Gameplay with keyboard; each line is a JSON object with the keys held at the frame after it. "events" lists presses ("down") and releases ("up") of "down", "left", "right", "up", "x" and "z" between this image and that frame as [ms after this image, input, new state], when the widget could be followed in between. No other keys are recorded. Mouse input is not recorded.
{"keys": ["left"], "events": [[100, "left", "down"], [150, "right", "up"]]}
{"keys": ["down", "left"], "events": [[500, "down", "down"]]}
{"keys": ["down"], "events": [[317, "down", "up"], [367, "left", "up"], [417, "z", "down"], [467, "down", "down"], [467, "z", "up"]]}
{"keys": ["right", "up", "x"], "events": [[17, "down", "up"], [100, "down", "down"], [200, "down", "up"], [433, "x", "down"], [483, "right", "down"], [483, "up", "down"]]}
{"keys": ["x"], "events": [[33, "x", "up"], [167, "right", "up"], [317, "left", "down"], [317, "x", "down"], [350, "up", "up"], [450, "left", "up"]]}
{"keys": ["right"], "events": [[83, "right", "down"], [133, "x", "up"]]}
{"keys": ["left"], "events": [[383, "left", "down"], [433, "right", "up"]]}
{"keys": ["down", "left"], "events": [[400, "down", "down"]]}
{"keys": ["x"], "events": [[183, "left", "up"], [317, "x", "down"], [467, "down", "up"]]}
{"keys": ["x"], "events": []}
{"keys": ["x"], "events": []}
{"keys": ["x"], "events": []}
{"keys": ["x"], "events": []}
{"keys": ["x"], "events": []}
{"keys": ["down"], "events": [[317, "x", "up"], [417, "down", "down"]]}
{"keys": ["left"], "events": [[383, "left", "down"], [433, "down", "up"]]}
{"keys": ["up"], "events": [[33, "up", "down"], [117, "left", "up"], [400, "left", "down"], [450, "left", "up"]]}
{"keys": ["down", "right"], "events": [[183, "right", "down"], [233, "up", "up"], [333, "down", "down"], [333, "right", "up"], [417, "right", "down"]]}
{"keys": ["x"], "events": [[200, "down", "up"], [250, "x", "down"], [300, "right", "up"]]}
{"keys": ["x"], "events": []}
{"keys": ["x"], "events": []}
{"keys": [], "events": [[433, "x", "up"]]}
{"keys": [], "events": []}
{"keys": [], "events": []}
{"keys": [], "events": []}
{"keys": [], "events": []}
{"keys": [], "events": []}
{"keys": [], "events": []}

________________

_WORK TASK_: Every record above must be set down again, word for word.

_REPLY TO THE EXERCISE_:
Gameplay with keyboard; each line is a JSON object with the keys held at the frame after it. "events" lists presses ("down") and releases ("up") of "down", "left", "right", "up", "x" and "z" between this image and that frame as [ms after this image, input, new state], when the widget could be followed in between. No other keys are recorded. Mouse input is not recorded.
{"keys": ["left"], "events": [[100, "left", "down"], [150, "right", "up"]]}
{"keys": ["down", "left"], "events": [[500, "down", "down"]]}
{"keys": ["down"], "events": [[317, "down", "up"], [367, "left", "up"], [417, "z", "down"], [467, "down", "down"], [467, "z", "up"]]}
{"keys": ["right", "up", "x"], "events": [[17, "down", "up"], [100, "down", "down"], [200, "down", "up"], [433, "x", "down"], [483, "right", "down"], [483, "up", "down"]]}
{"keys": ["x"], "events": [[33, "x", "up"], [167, "right", "up"], [317, "left", "down"], [317, "x", "down"], [350, "up", "up"], [450, "left", "up"]]}
{"keys": ["right"], "events": [[83, "right", "down"], [133, "x", "up"]]}
{"keys": ["left"], "events": [[383, "left", "down"], [433, "right", "up"]]}
{"keys": ["down", "left"], "events": [[400, "down", "down"]]}
{"keys": ["x"], "events": [[183, "left", "up"], [317, "x", "down"], [467, "down", "up"]]}
{"keys": ["x"], "events": []}
{"keys": ["x"], "events": []}
{"keys": ["x"], "events": []}
{"keys": ["x"], "events": []}
{"keys": ["x"], "events": []}
{"keys": ["down"], "events": [[317, "x", "up"], [417, "down", "down"]]}
{"keys": ["left"], "events": [[383, "left", "down"], [433, "down", "up"]]}
{"keys": ["up"], "events": [[33, "up", "down"], [117, "left", "up"], [400, "left", "down"], [450, "left", "up"]]}
{"keys": ["down", "right"], "events": [[183, "right", "down"], [233, "up", "up"], [333, "down", "down"], [333, "right", "up"], [417, "right", "down"]]}
{"keys": ["x"], "events": [[200, "down", "up"], [250, "x", "down"], [300, "right", "up"]]}
{"keys": ["x"], "events": []}
{"keys": ["x"], "events": []}
{"keys": [], "events": [[433, "x", "up"]]}
{"keys": [], "events": []}
{"keys": [], "events": []}
{"keys": [], "events": []}
{"keys": [], "events": []}
{"keys": [], "events": []}
{"keys": [], "events": []}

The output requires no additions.